According to Publicis chief talent officer Emmanuel Andre, 83,000 staffers globally use Marcel “regularly,” putting it at a 93% adoption rate.
“Now that people are mostly back to the office, people are going to think of it as not a palliative sort of relief thing, but as something that is integrated with their work [as part of] the employee experience at Publicis,” he said.
According to Marco Venturelli, chief creative officer of Publicis France, Publicis’ creative teams are already seeing how AI can make ambitious ideas come to life while speeding up execution.
“Before, in a way, we had some constraints, practical concerns of execution, time-wise and resource-wise. The field of possibility just got bigger,” he said. “Everything becomes possible. [We can] go back to talk a bit more about strategy and ideas when the execution is kind of a given.”
Marcel celebrates its sixth birthday in Cannes at a time when every company in advertising is furiously calculating how their business can adapt to the changes brought about by the explosion of AI.

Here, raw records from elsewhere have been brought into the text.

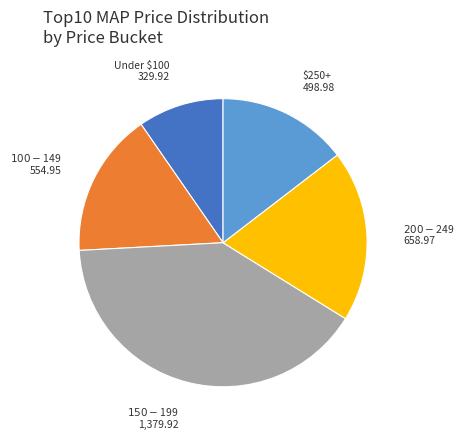

Is there a majority slice in this chart?

No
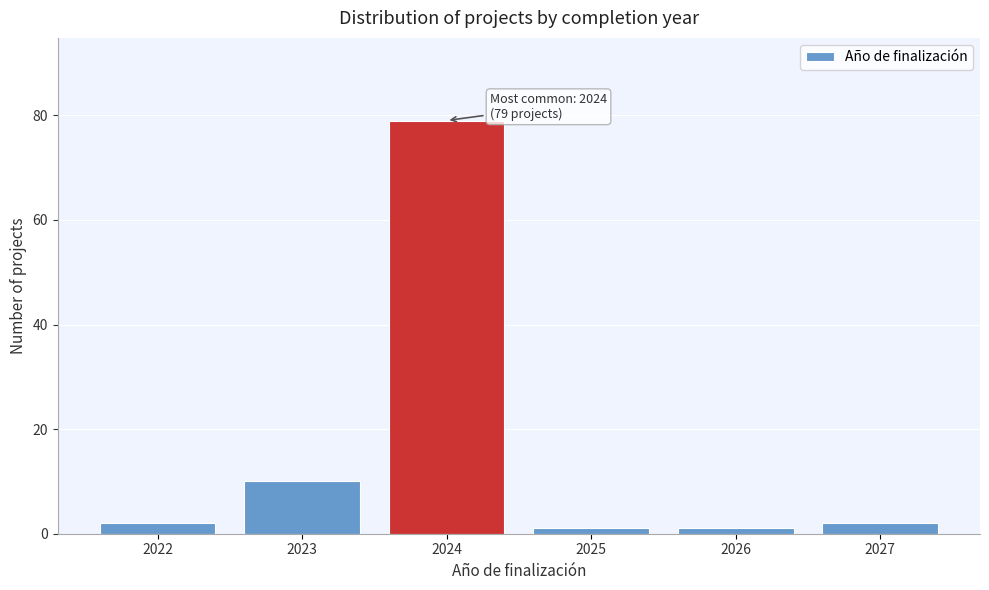

Reading left to right, transcribe all the data shown in this chart.

2022=2	2023=10	2024=79	2025=1	2026=1	2027=2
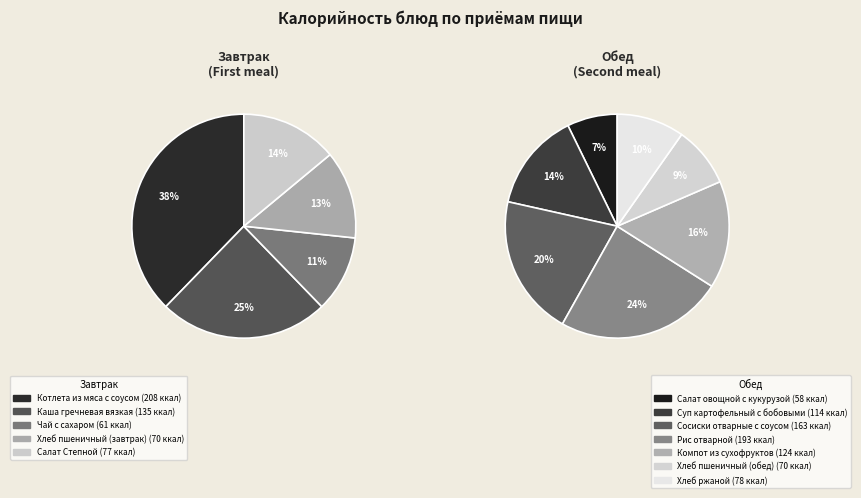

Count the number of slices in the pie.

12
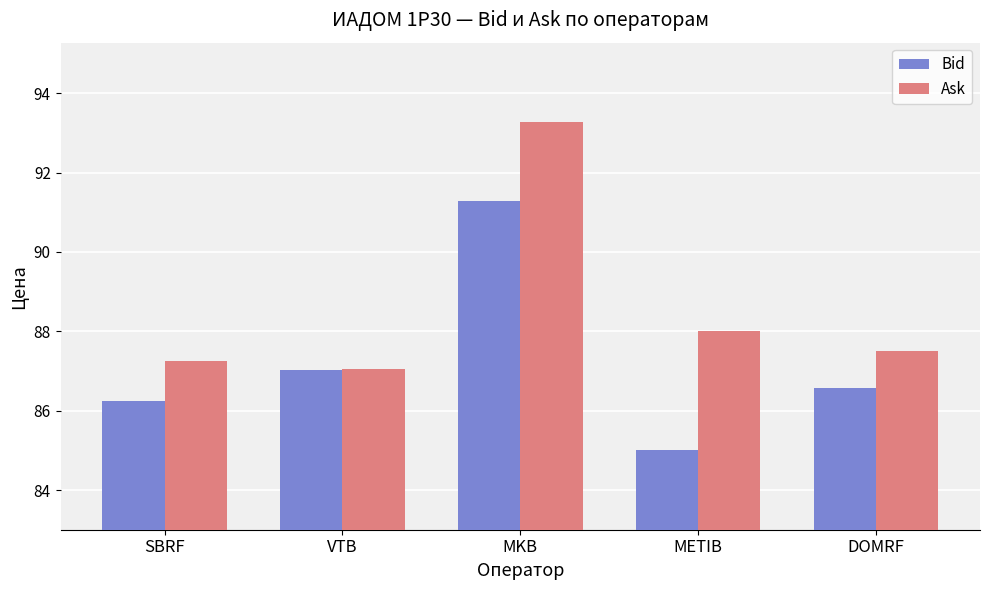

Does the chart contain stacked bars?

No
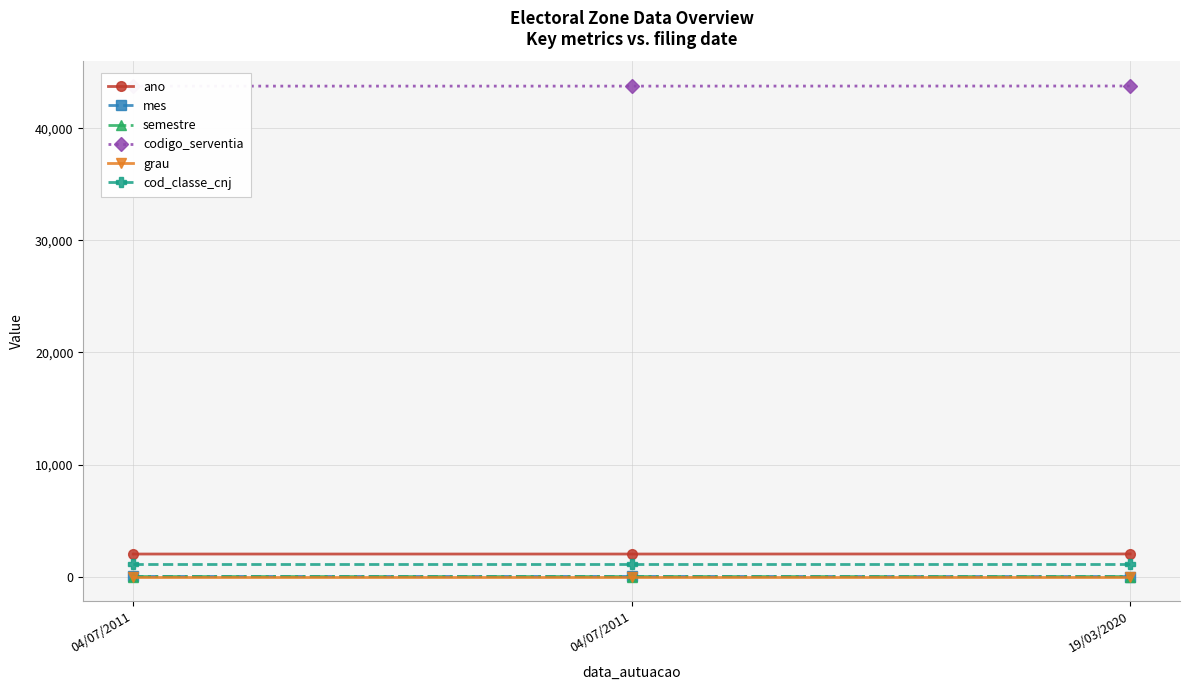

Which has a higher value, 04/07/2011 or 19/03/2020?

19/03/2020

According to a recent Forrester report, as AI tools become more deeply embedded in agency processes, the technology will replace 7.5% of agency jobs by 2030. Generative AI in particular is forecast to significantly transform creative professions.
Beneath the campaign’s cheeky tone is a desire to push the conversation on AI away from the fluff and hype that is so common at industry festivals and towards actionable debate, Serrano said. She nodded to Publicis’ recent decision to join the C2PA — which aims to set standards for content authentication and AI disclosures — as a steering committee member.
“Over the last few years, the festival has jumped on bandwagons,” Serrano said. “AI is different. Now that everyone knows that it is a tool that has incredible potential in our industry…we need to debate it... We’ve got to be talking about standards and governance right now, because this thing is going to get out of control otherwise.”